_DATASET RECORDS_:
== Segment start ==

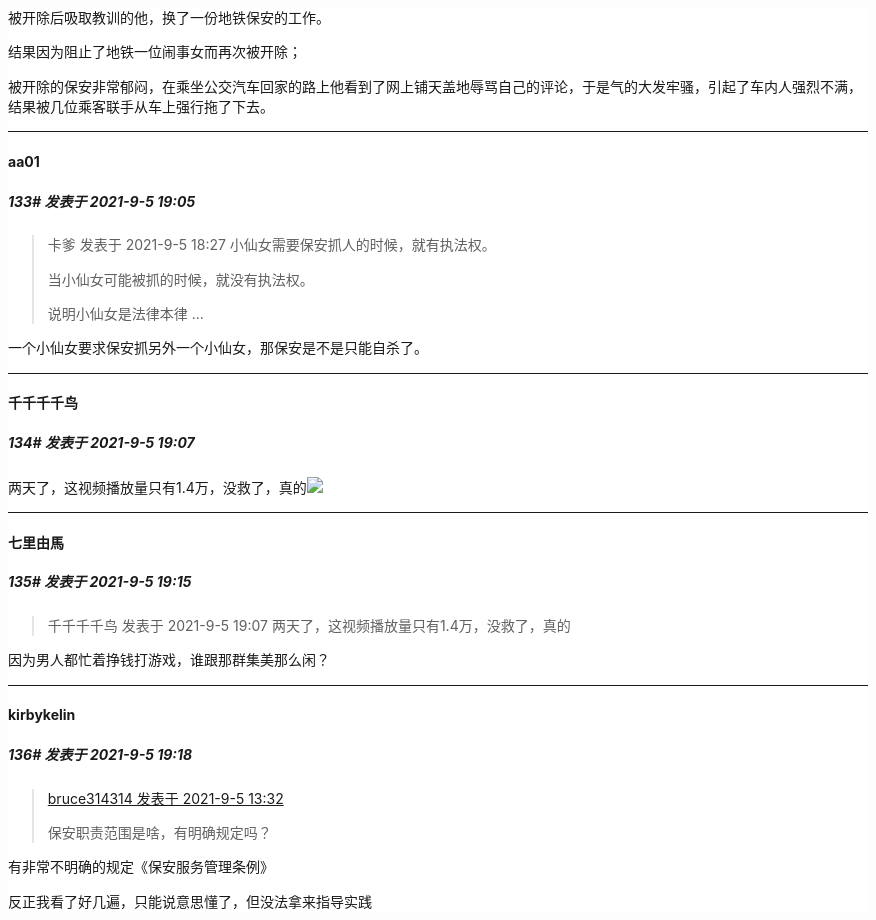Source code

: 
被开除后吸取教训的他，换了一份地铁保安的工作。


结果因为阻止了地铁一位闹事女而再次被开除；


被开除的保安非常郁闷，在乘坐公交汽车回家的路上他看到了网上铺天盖地辱骂自己的评论，于是气的大发牢骚，引起了车内人强烈不满，结果被几位乘客联手从车上强行拖了下去。


*****

####  aa01  
##### 133#       发表于 2021-9-5 19:05


<blockquote>卡爹 发表于 2021-9-5 18:27
小仙女需要保安抓人的时候，就有执法权。

当小仙女可能被抓的时候，就没有执法权。

说明小仙女是法律本律 ...</blockquote>
一个小仙女要求保安抓另外一个小仙女，那保安是不是只能自杀了。


*****

####  千千千千鸟  
##### 134#       发表于 2021-9-5 19:07


两天了，这视频播放量只有1.4万，没救了，真的<img src="https://static.saraba1st.com/image/smiley/face2017/001.png" referrerpolicy="no-referrer">




*****

####  七里由馬  
##### 135#       发表于 2021-9-5 19:15


<blockquote>千千千千鸟 发表于 2021-9-5 19:07
两天了，这视频播放量只有1.4万，没救了，真的</blockquote>
因为男人都忙着挣钱打游戏，谁跟那群集美那么闲？


*****

####  kirbykelin  
##### 136#       发表于 2021-9-5 19:18


<blockquote><a href="httphttps://bbs.saraba1st.com/2b/forum.php?mod=redirect&amp;goto=findpost&amp;pid=52626391&amp;ptid=2024627" target="_blank">bruce314314 发表于 2021-9-5 13:32</a>

保安职责范围是啥，有明确规定吗？</blockquote>
有非常不明确的规定《保安服务管理条例》

反正我看了好几遍，只能说意思懂了，但没法拿来指导实践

== Segment end ==

_REQUIREMENT_: Copy the source text from each row above character for character, leaving out the pictures.

_WRITTEN SOLUTION_:
Source code

: 
被开除后吸取教训的他，换了一份地铁保安的工作。


结果因为阻止了地铁一位闹事女而再次被开除；


被开除的保安非常郁闷，在乘坐公交汽车回家的路上他看到了网上铺天盖地辱骂自己的评论，于是气的大发牢骚，引起了车内人强烈不满，结果被几位乘客联手从车上强行拖了下去。


*****

####  aa01  
##### 133#       发表于 2021-9-5 19:05


<blockquote>卡爹 发表于 2021-9-5 18:27
小仙女需要保安抓人的时候，就有执法权。

当小仙女可能被抓的时候，就没有执法权。

说明小仙女是法律本律 ...</blockquote>
一个小仙女要求保安抓另外一个小仙女，那保安是不是只能自杀了。


*****

####  千千千千鸟  
##### 134#       发表于 2021-9-5 19:07


两天了，这视频播放量只有1.4万，没救了，真的<img src="https://static.saraba1st.com/image/smiley/face2017/001.png" referrerpolicy="no-referrer">




*****

####  七里由馬  
##### 135#       发表于 2021-9-5 19:15


<blockquote>千千千千鸟 发表于 2021-9-5 19:07
两天了，这视频播放量只有1.4万，没救了，真的</blockquote>
因为男人都忙着挣钱打游戏，谁跟那群集美那么闲？


*****

####  kirbykelin  
##### 136#       发表于 2021-9-5 19:18


<blockquote><a href="httphttps://bbs.saraba1st.com/2b/forum.php?mod=redirect&amp;goto=findpost&amp;pid=52626391&amp;ptid=2024627" target="_blank">bruce314314 发表于 2021-9-5 13:32</a>

保安职责范围是啥，有明确规定吗？</blockquote>
有非常不明确的规定《保安服务管理条例》

反正我看了好几遍，只能说意思懂了，但没法拿来指导实践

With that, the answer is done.